BY DENNIS KNEALE | JUNE 18, 2010 | 12:46 PM | 0 COMMENTS
Symbols: GOOG, YHOO, VZ, T, CMCSA, TWC

For almost two decades the U.S. government has kept its meddlesome mudhooks off the Internet, freeing it to spread its kudzu-like tendrils into the global economy. And it worked.

The FCC took a big step this week to end all of that. For the first time, the Federal Communications Commission proposes using a set of 75-year-old phone regulations to oversee the Net of the 21st century—and have a say in the prices that companies like AT&T and Comcast can charge. And set rules for what traffic they must carry. (Comcast is acquiring a 51 percent stake in NBC Universal' CNBC's parent company. The deal is awaiting regulatory approval.)

Some telecom execs say the FCC’s agenda is downright radical. It could thwart high hopes for the wireless Internet, centerstage of the next digital revolution. The agency assault could restack the pecking order of winners and losers and reshape their stock prices, affecting the portfolios of millions of retirees and investors. It would impose new burdens on big carriers, while granting new power to content purveyors like Google (Nasdaq: GOOG) and Yahoo (Nasdaq: YHOO).

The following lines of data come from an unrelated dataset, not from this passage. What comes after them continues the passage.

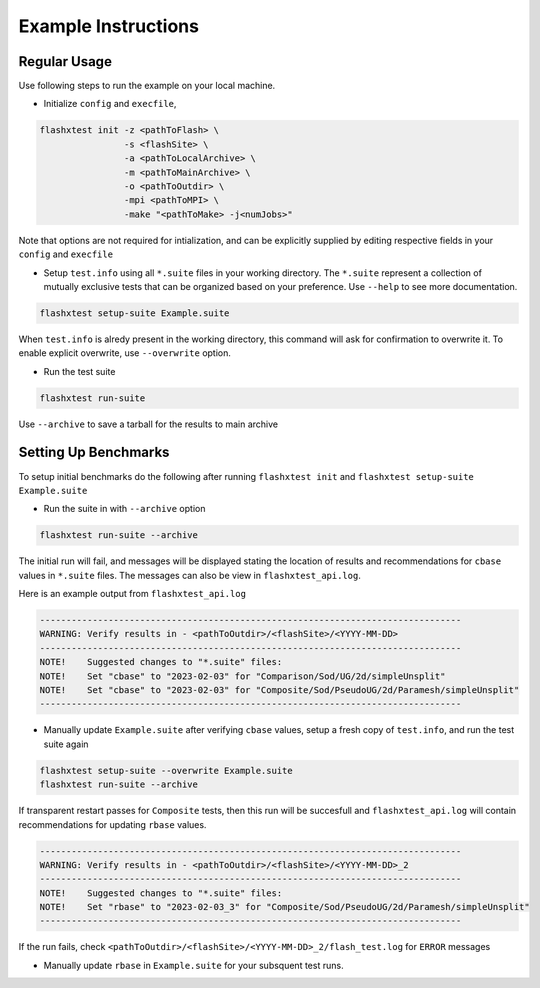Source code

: ######################
 Example Instructions
######################

***************
 Regular Usage
***************

Use following steps to run the example on your local machine.

-  Initialize ``config`` and ``execfile``,

.. code::

   flashxtest init -z <pathToFlash> \
                   -s <flashSite> \
                   -a <pathToLocalArchive> \
                   -m <pathToMainArchive> \
                   -o <pathToOutdir> \
                   -mpi <pathToMPI> \
                   -make "<pathToMake> -j<numJobs>"

Note that options are not required for intialization, and can be
explicitly supplied by editing respective fields in your ``config`` and
``execfile``

-  Setup ``test.info`` using all ``*.suite`` files in your working
   directory. The ``*.suite`` represent a collection of mutually
   exclusive tests that can be organized based on your preference. Use
   ``--help`` to see more documentation.

.. code::

   flashxtest setup-suite Example.suite

When ``test.info`` is alredy present in the working directory, this
command will ask for confirmation to overwrite it. To enable explicit
overwrite, use ``--overwrite`` option.

-  Run the test suite

.. code::

   flashxtest run-suite

Use ``--archive`` to save a tarball for the results to main archive

***********************
 Setting Up Benchmarks
***********************

To setup initial benchmarks do the following after running ``flashxtest init`` and 
``flashxtest setup-suite Example.suite``

-  Run the suite in with ``--archive`` option

.. code::

   flashxtest run-suite --archive

The initial run will fail, and messages will be displayed stating the
location of results and recommendations for ``cbase`` values in
``*.suite`` files. The messages can also be view in
``flashxtest_api.log``.

Here is an example output from ``flashxtest_api.log``

.. code::

   --------------------------------------------------------------------------------
   WARNING: Verify results in - <pathToOutdir>/<flashSite>/<YYYY-MM-DD>
   --------------------------------------------------------------------------------
   NOTE!    Suggested changes to "*.suite" files:
   NOTE!    Set "cbase" to "2023-02-03" for "Comparison/Sod/UG/2d/simpleUnsplit"
   NOTE!    Set "cbase" to "2023-02-03" for "Composite/Sod/PseudoUG/2d/Paramesh/simpleUnsplit"
   --------------------------------------------------------------------------------

-  Manually update ``Example.suite`` after verifying ``cbase`` values,
   setup a fresh copy of ``test.info``, and run the test suite again

.. code::

   flashxtest setup-suite --overwrite Example.suite
   flashxtest run-suite --archive

If transparent restart passes for ``Composite`` tests, then this run
will be succesfull and ``flashxtest_api.log`` will contain
recommendations for updating ``rbase`` values.

.. code::

   --------------------------------------------------------------------------------
   WARNING: Verify results in - <pathToOutdir>/<flashSite>/<YYYY-MM-DD>_2
   --------------------------------------------------------------------------------
   NOTE!    Suggested changes to "*.suite" files:
   NOTE!    Set "rbase" to "2023-02-03_3" for "Composite/Sod/PseudoUG/2d/Paramesh/simpleUnsplit"
   --------------------------------------------------------------------------------

If the run fails, check
``<pathToOutdir>/<flashSite>/<YYYY-MM-DD>_2/flash_test.log`` for
``ERROR`` messages

-  Manually update ``rbase`` in ``Example.suite`` for your subsquent
   test runs.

At stake is billions of dollars that carriers like Verizon (NYSE: VZ) and AT&T (NYSE: T) spend each year to spruce up their networks to carry more digital bits. They will slash their spending if the feds restrain their upside; that could hurts jobs growth in high-tech, which employs well over two million people in the U.S.

If the FCC foray is imminent, “We have to re-evaluate whether we put shovels in the ground,” is how AT&T’s chief executive, Randall Stephenson, put it this week.

The last time the FCC tried such a major incursion, in the mid-1990s, Stephenson, then the company’s chief financial officer, cut annual capital spending by more than half, from $12 billion to $5 billion dollars a year. That cut lasted for four years, until the courts threw out the FCC overreach.

This time around, the agency’s push is in direct contradiction to a ruling in April from the U.S. Court of Appeals in Washington. The backstory: In 2008 the FCC had chastised Comcast for slowing traffic from one particular website—BitTorrent, used for massive video downloads of movies and TV shows. Comcast (Nasdaq: CMCSA) sued, arguing the FCC had legal standing to dictate how the company handles its Internet traffic.

Two months ago the DC appeals court unanimously agreed: the FCC had no such authority.

What to do? Make it up!

To do that, the FCC proposes a nifty little change in definitions. It wants to re-classify the Internet and say it no longer is an “information service”—which gets a light hand. Now the Net shall be called a “telecommunications service”—a phone service, basically, that gets subjected (and subjugated) to a lot more government oversight.

Four feet good. Two feet better!

Technically, the FCC wants to take Title II of the Communications Act—first adopted when the agency was formed 75 years ago to regulate phone service—and slap it on the Internet.

“It's so archaic. It's a regulation that was written for the old rotary dial telephone back in 1934,” AT&T’s Stephenson said on CNBC’s new show, “The Strategy Session,” earlier this week.

It is “a terrible idea,” Verizon’s regulatory chief, Tom Tauke, says in a company statement, predicting “severe . . . ramifications for decades. It is difficult to understand why the FCC continues to consider this option.”

Google played a key role in sparking this spat, under the well-crafted buzzwords “net neutrality.” The search behemoth basically wants the FCC to guarantee that a big carrier can’t refuse to deliver Google’s content on its network.

But wait a minute—why does Google, a preternaturally fearsome, multibillion-dollar profit machine, need special protection from a feeble and backward-looking government bureaucracy? If Comcast blocked access to a hotspot like Google, millions of customers could quit and force the company to cave in. Free-market enforcement, guys.

The FCC, prodded by Google, wants to dictate that giant carriers must charge the same fee for all kinds and sizes of traffic, whether it’s a fat video downloaded from YouTube or a slender little photo zapped from your cell phone.

Wouldn’t Hugo Chavez in Venezuela be proud? The shareholders of AT&T and Verizon and Comcast and Time Warner Cable (NYSE: TWC) paid to build those fat pipes—not government. And the carriers made that investment without monopoly protection, unlike the phone networks erected over a century ago.

Some telecom execs privately have signaled to the FCC that they may accept some new FCC rules on wireline service into homes, if the FCC would back off and let the mobile Internet remain unfettered and footloose.

Don’t bet on it. The Obama Adminstration’s FCC, backing off an opportunity to expand its regulatory hegemony over a trillion-dollar industry? Why would we ever believe this FCC is capable of doing a wise thing like that?